INTRODUCTION :
The European Company Statute, adopted by EU Member
States on 8 October 2001 and effective, at least in theory, since 8 October
2004, has created a legal framework for a new kind of corporate entity, the
European Company or “Societas Europaea” (“SE”). This Statute consists of a Regulation
setting out the core company law framework and an accompanying Directive
concerning employee involvement in the SE (i.e., information sharing and
consultation process). However, the Regulation does not cover other areas of
law such as taxation, competition, intellectual property or insolvency.
The main objective of the SE is to allow certain
companies of different Member States to combine their potential and cooperate
with a minimum of legal and psychological difficulties and tax problems.
Ultimately, this would permit the creation and management of companies with a
European dimension, free from the obstacles arising from the disparity of the
limited territorial application of national company law
since they would, in principle, be operating under a single set of rules.
------------------------
■ **Assigned task 1**: In the introduction on the European Company Statute, which two instruments make up the Statute?
■ **Assigned task 2**: Carry on the introduction on the European Company Statute, picking up after its final sentence.
The records that follow have no connection to the introduction on the European Company Statute.

■ **Data pulled from a collection**:
------------------------
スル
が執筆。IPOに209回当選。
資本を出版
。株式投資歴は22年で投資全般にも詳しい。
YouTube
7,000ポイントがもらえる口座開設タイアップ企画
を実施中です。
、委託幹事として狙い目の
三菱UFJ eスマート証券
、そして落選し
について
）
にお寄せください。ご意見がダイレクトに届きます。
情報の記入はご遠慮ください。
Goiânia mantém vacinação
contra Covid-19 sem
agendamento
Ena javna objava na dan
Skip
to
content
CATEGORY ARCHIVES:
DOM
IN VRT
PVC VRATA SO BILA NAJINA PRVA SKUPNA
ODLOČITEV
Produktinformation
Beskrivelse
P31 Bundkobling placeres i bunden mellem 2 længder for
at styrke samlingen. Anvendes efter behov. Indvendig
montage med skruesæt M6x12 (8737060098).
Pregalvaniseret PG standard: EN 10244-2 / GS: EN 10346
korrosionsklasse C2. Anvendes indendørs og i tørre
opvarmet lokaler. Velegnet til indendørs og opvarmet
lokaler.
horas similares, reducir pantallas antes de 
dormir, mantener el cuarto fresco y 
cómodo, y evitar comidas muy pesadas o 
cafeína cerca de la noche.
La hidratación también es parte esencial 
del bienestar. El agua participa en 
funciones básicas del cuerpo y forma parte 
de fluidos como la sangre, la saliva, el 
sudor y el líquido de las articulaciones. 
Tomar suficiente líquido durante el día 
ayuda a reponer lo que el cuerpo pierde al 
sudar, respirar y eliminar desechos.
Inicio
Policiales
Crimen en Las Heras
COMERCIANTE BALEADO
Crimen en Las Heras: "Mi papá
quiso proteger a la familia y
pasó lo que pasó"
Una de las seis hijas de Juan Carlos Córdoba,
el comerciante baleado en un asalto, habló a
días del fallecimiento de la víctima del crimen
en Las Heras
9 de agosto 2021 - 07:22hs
------------------------
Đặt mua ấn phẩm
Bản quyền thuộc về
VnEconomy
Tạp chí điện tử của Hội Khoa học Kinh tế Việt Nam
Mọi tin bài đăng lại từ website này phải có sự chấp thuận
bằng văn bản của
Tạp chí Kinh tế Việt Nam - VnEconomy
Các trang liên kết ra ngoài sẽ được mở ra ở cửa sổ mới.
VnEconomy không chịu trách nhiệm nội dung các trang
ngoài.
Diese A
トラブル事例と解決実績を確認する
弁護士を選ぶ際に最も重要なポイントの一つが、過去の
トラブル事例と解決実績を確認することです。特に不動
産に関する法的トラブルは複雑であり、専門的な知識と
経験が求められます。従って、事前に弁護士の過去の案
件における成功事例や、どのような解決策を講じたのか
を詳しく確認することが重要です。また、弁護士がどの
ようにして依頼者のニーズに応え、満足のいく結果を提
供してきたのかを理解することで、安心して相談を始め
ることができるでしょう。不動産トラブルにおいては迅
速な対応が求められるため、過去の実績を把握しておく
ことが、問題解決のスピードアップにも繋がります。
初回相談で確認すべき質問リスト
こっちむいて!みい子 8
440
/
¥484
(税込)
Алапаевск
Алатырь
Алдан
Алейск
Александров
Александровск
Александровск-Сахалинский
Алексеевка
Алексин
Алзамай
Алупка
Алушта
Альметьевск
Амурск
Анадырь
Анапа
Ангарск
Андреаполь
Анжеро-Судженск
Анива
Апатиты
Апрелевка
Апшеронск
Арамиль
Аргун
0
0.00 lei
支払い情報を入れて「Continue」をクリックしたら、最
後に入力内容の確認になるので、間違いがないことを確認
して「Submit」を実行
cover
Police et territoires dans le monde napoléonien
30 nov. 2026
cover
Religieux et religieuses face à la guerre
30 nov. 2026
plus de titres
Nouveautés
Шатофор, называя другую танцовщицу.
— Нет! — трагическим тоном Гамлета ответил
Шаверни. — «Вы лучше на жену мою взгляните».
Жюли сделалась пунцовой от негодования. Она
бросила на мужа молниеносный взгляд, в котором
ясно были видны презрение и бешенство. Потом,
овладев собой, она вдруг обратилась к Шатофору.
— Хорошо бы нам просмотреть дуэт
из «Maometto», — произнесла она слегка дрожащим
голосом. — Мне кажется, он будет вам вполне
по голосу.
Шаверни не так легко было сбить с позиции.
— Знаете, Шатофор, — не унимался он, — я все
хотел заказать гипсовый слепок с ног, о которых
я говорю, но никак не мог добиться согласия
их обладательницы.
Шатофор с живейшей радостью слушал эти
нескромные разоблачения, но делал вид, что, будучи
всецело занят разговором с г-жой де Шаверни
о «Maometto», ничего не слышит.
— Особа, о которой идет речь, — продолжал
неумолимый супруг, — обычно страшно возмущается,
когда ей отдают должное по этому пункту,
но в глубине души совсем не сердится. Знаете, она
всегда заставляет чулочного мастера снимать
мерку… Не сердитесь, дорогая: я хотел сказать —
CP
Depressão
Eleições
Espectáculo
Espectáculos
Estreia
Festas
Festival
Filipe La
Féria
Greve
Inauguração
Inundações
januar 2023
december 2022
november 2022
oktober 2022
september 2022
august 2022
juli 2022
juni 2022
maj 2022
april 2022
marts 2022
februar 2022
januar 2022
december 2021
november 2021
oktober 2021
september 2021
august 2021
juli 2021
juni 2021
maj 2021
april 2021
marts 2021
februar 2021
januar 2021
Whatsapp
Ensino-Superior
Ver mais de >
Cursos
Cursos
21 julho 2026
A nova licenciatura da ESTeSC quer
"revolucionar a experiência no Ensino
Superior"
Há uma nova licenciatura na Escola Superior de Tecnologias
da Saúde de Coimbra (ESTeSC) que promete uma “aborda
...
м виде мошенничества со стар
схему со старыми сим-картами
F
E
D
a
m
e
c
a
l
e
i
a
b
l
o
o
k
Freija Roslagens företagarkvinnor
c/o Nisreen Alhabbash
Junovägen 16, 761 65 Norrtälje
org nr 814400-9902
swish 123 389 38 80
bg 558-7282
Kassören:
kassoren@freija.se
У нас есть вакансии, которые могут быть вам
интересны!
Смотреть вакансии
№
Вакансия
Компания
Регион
------------------------
■ **Task response 1**: A Regulation setting out the core company law framework and a Directive on employee involvement in the SE.

■ **Task response 2**:
An SE is governed in principle by the national law
applicable to public-limited liability companies in the Member State in which
the SE establishes its registered office.
As a caveat to this simplified presentation, it must
be stressed that the various going concerns of an SE located in a Member State
other than the Member State in which the SE is incorporated, shall be
considered as “branches”, that is, a well-known status which shall be subject
to various local and international regulations applicable to this type of
businesses deprived of legal personality (including being treated, for tax
purposes, as “permanent establishment” under applicable bilateral double tax
treaties). The simplification is thus not total.
An SE may be listed (subject to complying with all
specific provisions applicable to listed companies provided for in the
Regulation and in force in the national law concerned) or remain private.
Undoubtedly, the SE shall create a certain competition
among EU Member States by inducing them to amend their legislation in order to
better accommodate the specific needs of a pan-European legal entity. This
credo must be somewhat nuanced in light of the forum shopping limitation
embodied in the Regulation itself, as detailed below.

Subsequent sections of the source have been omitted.